- Promotional poster
- Also known as: A Very Wicked Halloween: Celebrating 15 Years on Broadway
- Genre: Music
- Written by: Dave Boone
- Directed by: Glenn Weiss
- Presented by: Kristin Chenoweth Idina Menzel
- Composer: Stephen Schwartz
- Country of origin: United States
- Original language: English

Production
- Executive producers: Marc Platt David Stone Ricky Kirshner Glenn Weiss
- Editors: Yossi Kimberg Jessie Rogowski
- Running time: 42 minutes
- Production companies: Marc Platt Productions White Cherry Entertainment

Original release
- Network: NBC
- Release: October 29, 2018

= A Very Wicked Halloween =

2018 NBC television special

A Very Wicked Halloween: Celebrating 15 Years on Broadway is a Halloween television special commemorating fifteen years since the premiere of the musical Wicked on Broadway. The concert special aired on NBC on October 29, 2018, and was hosted by Kristin Chenoweth and Idina Menzel, and featured performances by Ariana Grande, Adam Lambert, Ledisi and Pentatonix.

==Program==
The program included performances by Menzel, Chenoweth, Grande (who would later portray Glinda in the musical's two-part film adaptation Wicked (2024) and Wicked: For Good (2025)), Lambert, Ledisi, Pentatonix, the then-current Broadway company of the musical and others, singing many of the musical numbers from Wicked to a live studio audience at the Marquis Theatre in New York. The concert special was directed by Glenn Weiss.
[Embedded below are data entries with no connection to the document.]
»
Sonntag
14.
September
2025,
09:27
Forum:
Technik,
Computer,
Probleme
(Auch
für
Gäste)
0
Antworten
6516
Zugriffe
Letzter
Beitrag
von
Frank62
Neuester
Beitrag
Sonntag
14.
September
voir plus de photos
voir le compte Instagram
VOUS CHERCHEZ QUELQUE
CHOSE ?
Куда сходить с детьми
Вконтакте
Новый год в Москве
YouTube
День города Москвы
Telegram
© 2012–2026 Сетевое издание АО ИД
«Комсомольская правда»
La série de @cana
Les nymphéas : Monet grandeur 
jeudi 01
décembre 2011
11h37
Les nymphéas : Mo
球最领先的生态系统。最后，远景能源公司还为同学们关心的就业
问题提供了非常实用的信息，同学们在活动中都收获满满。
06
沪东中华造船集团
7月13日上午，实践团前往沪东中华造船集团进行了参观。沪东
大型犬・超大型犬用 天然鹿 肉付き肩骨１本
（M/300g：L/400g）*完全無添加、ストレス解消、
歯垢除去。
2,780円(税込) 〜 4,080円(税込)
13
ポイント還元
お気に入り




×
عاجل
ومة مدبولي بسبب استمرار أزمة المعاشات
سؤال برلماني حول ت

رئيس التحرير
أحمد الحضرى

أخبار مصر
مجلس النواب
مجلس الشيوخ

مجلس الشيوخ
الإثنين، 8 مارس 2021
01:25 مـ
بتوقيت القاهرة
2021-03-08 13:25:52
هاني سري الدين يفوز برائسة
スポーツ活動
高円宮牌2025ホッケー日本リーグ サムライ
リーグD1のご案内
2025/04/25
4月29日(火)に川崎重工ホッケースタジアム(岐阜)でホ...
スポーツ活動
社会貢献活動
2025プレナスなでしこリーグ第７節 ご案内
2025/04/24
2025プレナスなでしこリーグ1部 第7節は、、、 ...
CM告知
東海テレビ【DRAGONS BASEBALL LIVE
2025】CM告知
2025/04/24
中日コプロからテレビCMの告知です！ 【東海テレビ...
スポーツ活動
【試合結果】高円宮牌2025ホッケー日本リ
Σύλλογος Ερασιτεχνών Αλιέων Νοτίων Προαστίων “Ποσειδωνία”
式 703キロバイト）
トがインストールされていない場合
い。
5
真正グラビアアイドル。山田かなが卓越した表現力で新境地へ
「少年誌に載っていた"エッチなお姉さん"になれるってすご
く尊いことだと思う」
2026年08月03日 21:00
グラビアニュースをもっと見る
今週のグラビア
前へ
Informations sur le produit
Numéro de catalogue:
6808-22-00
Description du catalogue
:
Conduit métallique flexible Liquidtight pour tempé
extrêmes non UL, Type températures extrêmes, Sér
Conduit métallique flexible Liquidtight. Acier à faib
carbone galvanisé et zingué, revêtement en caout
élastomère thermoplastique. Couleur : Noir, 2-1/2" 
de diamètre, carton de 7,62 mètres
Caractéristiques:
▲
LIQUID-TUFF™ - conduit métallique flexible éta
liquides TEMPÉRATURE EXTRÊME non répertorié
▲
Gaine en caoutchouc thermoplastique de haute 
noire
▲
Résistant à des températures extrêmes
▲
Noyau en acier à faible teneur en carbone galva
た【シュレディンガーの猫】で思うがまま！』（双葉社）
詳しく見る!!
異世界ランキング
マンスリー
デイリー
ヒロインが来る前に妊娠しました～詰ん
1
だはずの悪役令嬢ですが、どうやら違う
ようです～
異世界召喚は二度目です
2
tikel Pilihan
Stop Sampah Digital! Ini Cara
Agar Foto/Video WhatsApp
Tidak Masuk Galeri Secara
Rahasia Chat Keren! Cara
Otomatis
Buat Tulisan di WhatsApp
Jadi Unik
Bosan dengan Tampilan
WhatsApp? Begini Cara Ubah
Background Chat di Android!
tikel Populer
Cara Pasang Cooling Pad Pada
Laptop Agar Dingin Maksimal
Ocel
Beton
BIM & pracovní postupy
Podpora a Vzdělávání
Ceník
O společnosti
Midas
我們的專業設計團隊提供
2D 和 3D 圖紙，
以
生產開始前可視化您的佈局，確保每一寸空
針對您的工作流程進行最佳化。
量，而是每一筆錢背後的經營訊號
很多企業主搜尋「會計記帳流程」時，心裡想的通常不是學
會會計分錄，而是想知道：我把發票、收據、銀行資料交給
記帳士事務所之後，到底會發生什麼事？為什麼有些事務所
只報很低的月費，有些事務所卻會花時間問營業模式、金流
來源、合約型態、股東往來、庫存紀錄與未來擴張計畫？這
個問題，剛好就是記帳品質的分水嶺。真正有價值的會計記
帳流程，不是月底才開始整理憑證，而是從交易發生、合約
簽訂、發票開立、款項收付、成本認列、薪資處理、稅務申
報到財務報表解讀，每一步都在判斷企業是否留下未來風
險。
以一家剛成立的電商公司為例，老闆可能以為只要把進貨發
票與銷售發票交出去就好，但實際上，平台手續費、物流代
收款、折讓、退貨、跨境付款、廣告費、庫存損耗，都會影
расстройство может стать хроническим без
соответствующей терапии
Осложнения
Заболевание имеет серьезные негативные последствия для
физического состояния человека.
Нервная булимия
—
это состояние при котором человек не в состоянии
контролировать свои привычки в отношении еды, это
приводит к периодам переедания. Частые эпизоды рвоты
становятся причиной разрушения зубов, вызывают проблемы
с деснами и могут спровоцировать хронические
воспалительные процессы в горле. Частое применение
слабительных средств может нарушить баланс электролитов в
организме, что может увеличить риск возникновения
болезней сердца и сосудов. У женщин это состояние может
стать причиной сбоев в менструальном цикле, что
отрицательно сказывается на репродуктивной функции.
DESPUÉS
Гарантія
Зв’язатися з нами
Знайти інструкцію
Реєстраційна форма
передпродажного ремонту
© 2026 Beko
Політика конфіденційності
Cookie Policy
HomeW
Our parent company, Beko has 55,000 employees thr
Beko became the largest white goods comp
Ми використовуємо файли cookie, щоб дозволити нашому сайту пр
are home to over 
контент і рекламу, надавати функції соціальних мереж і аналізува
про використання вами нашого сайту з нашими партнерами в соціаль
- "One Short Day" – Broadway cast of Wicked
- "As Long as You're Mine" – Ledisi and Adam Lambert
- "Popular" – Kristin Chenoweth
- "What Is This Feeling?" – Pentatonix
- "Defying Gravity" – Idina Menzel
- "The Wizard and I" – Ariana Grande
- "For Good" – Chenoweth and Menzel, joined by several other Glindas/Elphabas from the history of the show.